Un segundo frente de debate se abriría al darse a conocer, en 1881, la iniciativa del ministro Ezequiel Montes en el sentido de retornar al sistema de bachilleratos por carreras, en lugar del plan homogéneo defendido por Barreda e instaurado en la Nacional Preparatoria. En defensa del sistema ENP y contra la iniciativa Montes, Justo Sierra jugó un papel importante y al cabo definitivo al convencer a los legisladores de desestimar el proyecto ministerial (Sobre la polémica Sierra-Montes se sugiere la obra de Claude Dumas, Justo Sierra y el México de su tiempo 1848-1912, UNAM, 1992, págs. 190-197).
Según varios historiadores de las ideas, entre ellos Leopoldo Zea en El positivismo en México. Nacimiento, apogeo y decadencia, o el ya citado Charles Hale, la polémica entre espiritualistas krausianos y positivistas ortodoxos anticipaba un debate político de mayor envergadura, el que comenzaba a desarrollarse entre los intelectuales representativos del liberalismo radical, con Guillermo Prieto, Ignacio Ramírez e Ignacio Manuel Altamirano a la cabeza, y los liberales moderados, que con Justo Sierra al frente iniciaban el camino de respaldo a la presidencia de Porfirio Díaz.
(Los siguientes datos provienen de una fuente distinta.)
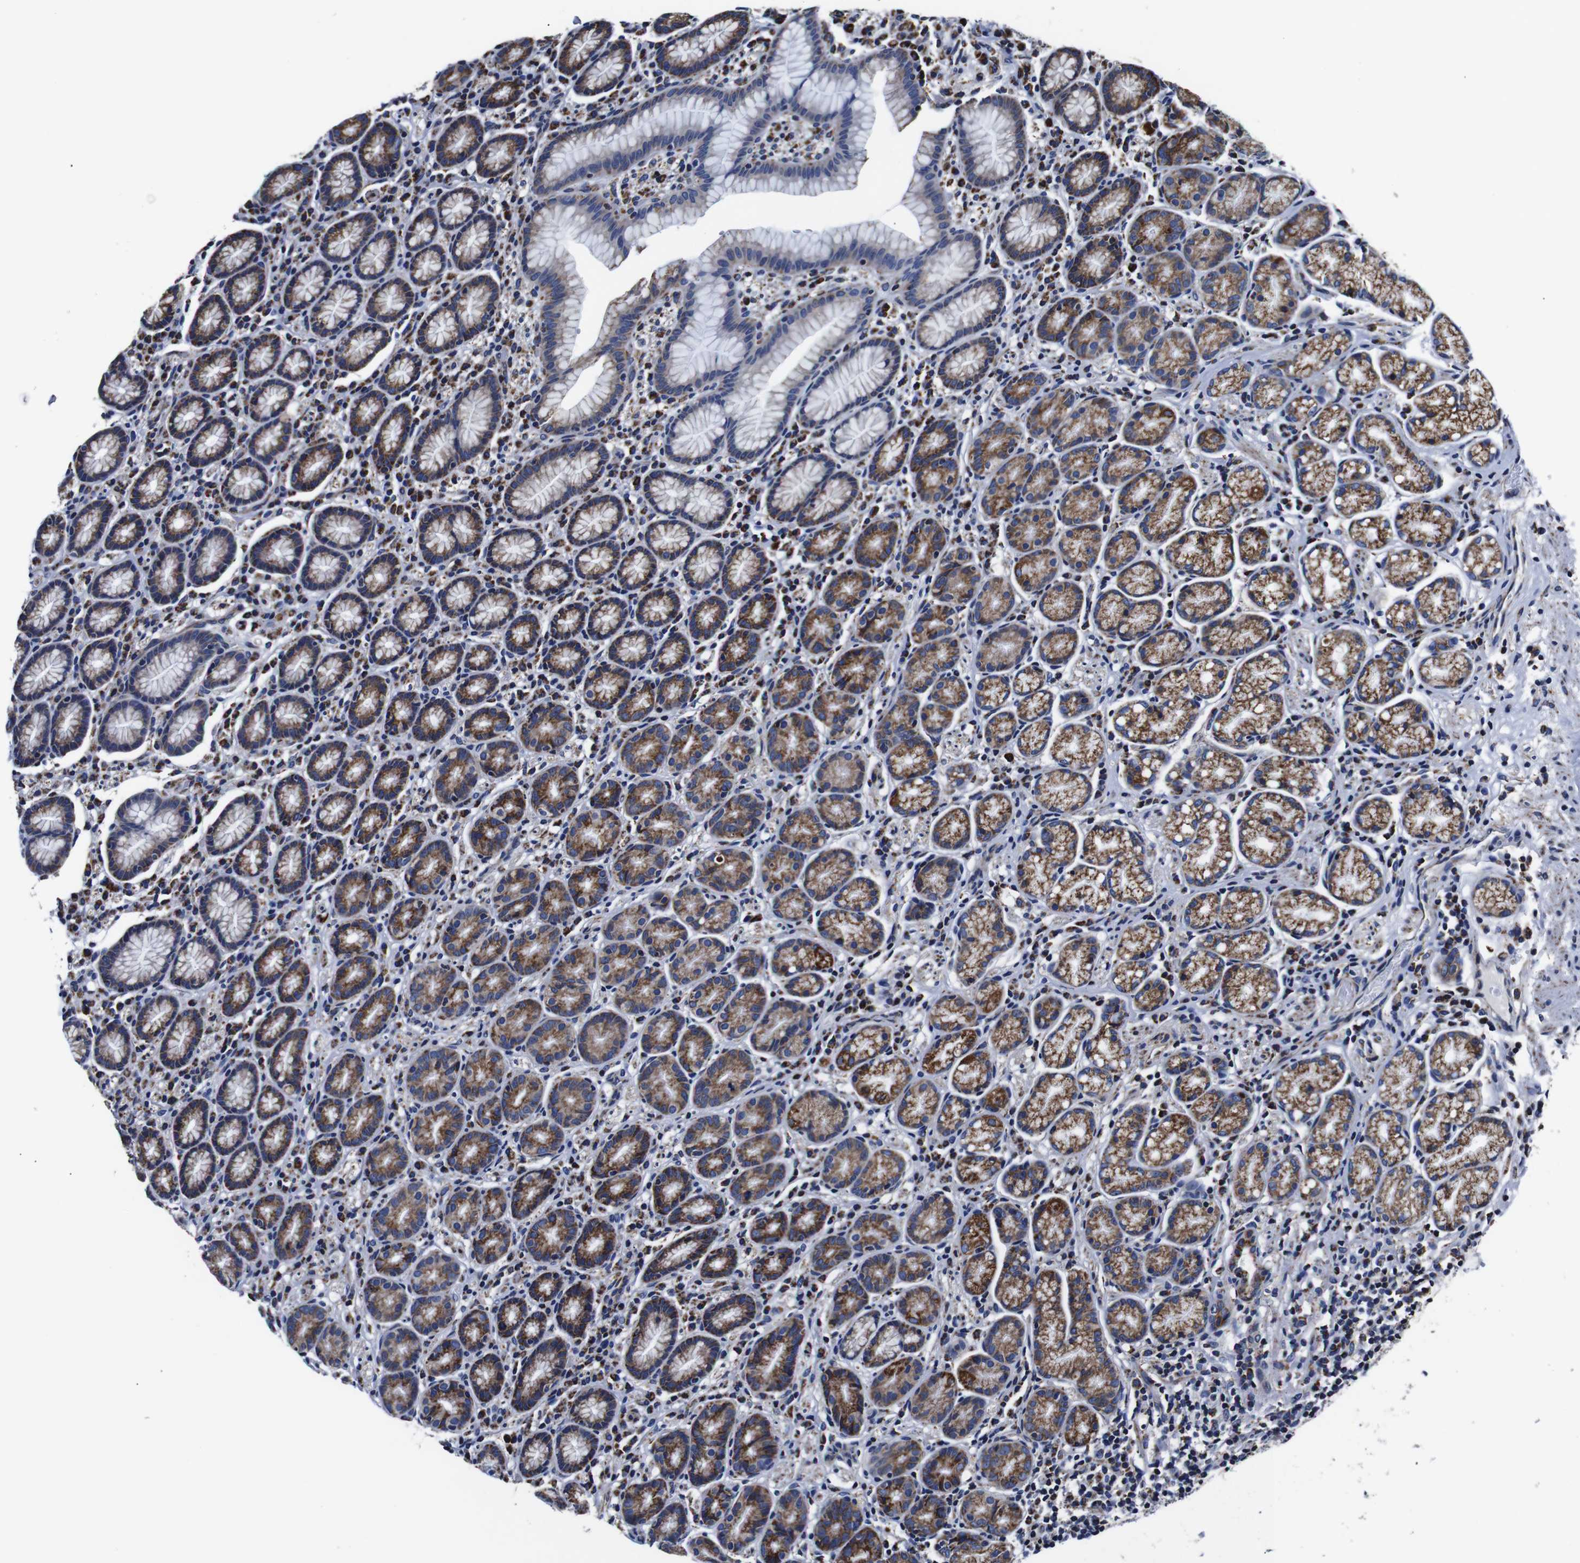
{"staining": {"intensity": "strong", "quantity": ">75%", "location": "cytoplasmic/membranous"}, "tissue": "stomach", "cell_type": "Glandular cells", "image_type": "normal", "snomed": [{"axis": "morphology", "description": "Normal tissue, NOS"}, {"axis": "topography", "description": "Stomach, lower"}], "caption": "DAB (3,3'-diaminobenzidine) immunohistochemical staining of benign stomach shows strong cytoplasmic/membranous protein staining in approximately >75% of glandular cells.", "gene": "FKBP9", "patient": {"sex": "male", "age": 52}}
La batalla final del modelo de Barreda sería librada por una nueva generación, la del Ateneo de la Juventud (Antonio Caso, José Vasconcelos, Alfonso Reyes, Pedro Henríquez Ureña, Isidro Fabela; Julio Torri; Diego Rivera, Martín Luis Guzmán, entre otros) que inició sus actividades, en el marco preparatoriano, en los primeros años del siglo XX. Serían los ateneístas quienes impulsaron, de manera definitiva, la restauración de las humanidades en las enseñanzas preparatorianas… y Justo Sierra, atento al cambio de época, su principal protector intelectual.
Hoy, a 150 años de la creación de la Escuela Nacional Preparatoria, interpretar los primeros desarrollos de la institución como escenario de las “guerras de la cultura” fundamentales en la definición ideológica del México moderno, resulta un elemento clave para ponderar su importancia en la configuración del proyecto educativo y político de la Nación.